ULTIMO GIORNO ALLA CLINICA – Era una domenica diversa dalle altre, disse a tutti che era felice e si sentiva molto bene. Chiamò un sacco di amici, forse quasi tutti quelli più legati a lui. Ma ci colpirono due chiamate: una a Conte e una a Guardiola, papà stava programmando i suoi viaggi di aggiornamento professionale sui campi del City e del Tottenham. Non so se era un modo per farsi coraggio oppure se era, come ci hanno detto, una specie di canto del cigno, fatto sta che ci sembrava davvero il solito leone. Noi avevamo capito da un mese che si era messa male, ovviamente non ne parlavamo né con lui né tra di noi perché coltivavamo sempre la speranza di un miracolo. Una malattia terribile, il primo trapianto era andato bene, il secondo meno perché dopo una settimana i valori erano già diventati anomali. Quella domenica è stata speciale proprio grazie alla sua voglia di lottare ancora. Era lui, spesso, che ci faceva forza. Siamo arrivati in clinica e abbiamo trovato davanti all’ingresso una carrozzina: papà si ribellò, ma siete matti io cammino da solo, non ho bisogno di aiuto

SINISA VICINO ALLA ROMA – Parla Miro: Gli dissi non puoi andare alla Roma, papà non puoi fare una cosa del genere. Io vado allo stadio, frequento la curva, sono laziale nell’anima: non potrò più uscire di casa se farai questa scelta.
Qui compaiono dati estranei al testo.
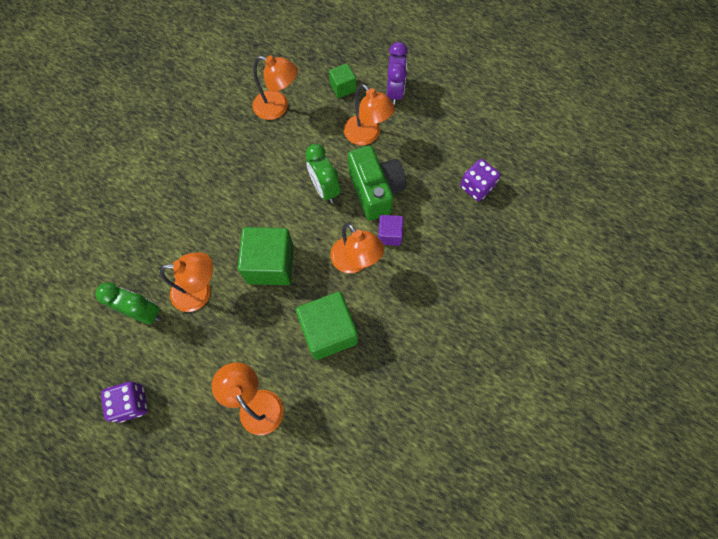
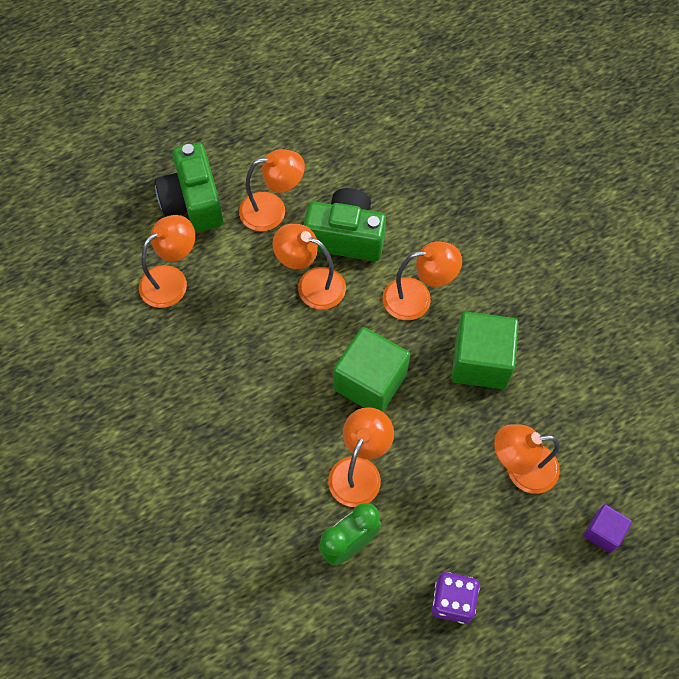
camera: 60 degrees left, 5 degrees down
green clock [305,144,340,203] -> orange lamp [272,224,346,309]
green cube [329,64,356,98] -> green camera [154,143,223,232]
purple cube [378,215,404,246] -> purple cube moved to [583,504,632,553]
purple clock [387,42,408,106] -> none
purple dice [460,159,501,201] -> none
Anzi, te lo dico, non esco più di casa e sappi che non potrò mai tifare per la Roma solo perché l’allenerai tu. Io sono della Lazio. E lui rispose ‘Meglio così, se non esci eviti di fare le tue solite cazzate’. Sarebbe andato a Trigoria completamente solo, ebbe la sensazione che in pochi lo avrebbero sostenuto anche se da giovane aveva indossato la maglia giallorossa.

LAZIALI – Parla Dusan: ‘Io sono nato dopo lo scudetto del Duemila, ho visto sempre e solo immagini di papà con la maglia biancoceleste. Io mi sono innamorato dei tifosi e, ovviamente, della squadra. Sono cresciuto in curva Nord‘. Parla Miro: Ho un carattere diverso, io sempre laziale ma in altri settori dell’Olimpico. Adesso allo stadio porto anche Nikolas, che è il più piccolo. I miei idoli sono Klose, di cui quasi porto il nome, e Romagnoli che papà volle a tutti i costi al Milan.

IL SOGNO DI MIRO – Sto per laurearmi, come Virginia, e i prossimi saranno Dusan e Viktoria perché lui desiderava che ci impegnassimo negli studi. Inutile provare a giocare: se sei fi glio di un grande calciatore, o hai le palle e il talento di Chiesa o di Maldini che stimo oltre ogni limite, oppure sei destinato a fallire e a essere insultato ovunque. Voglio iscrivermi subito al corso allenatori per realizzare un desiderio che papà non è riuscito a celebrare: alzare un trofeo in panchina.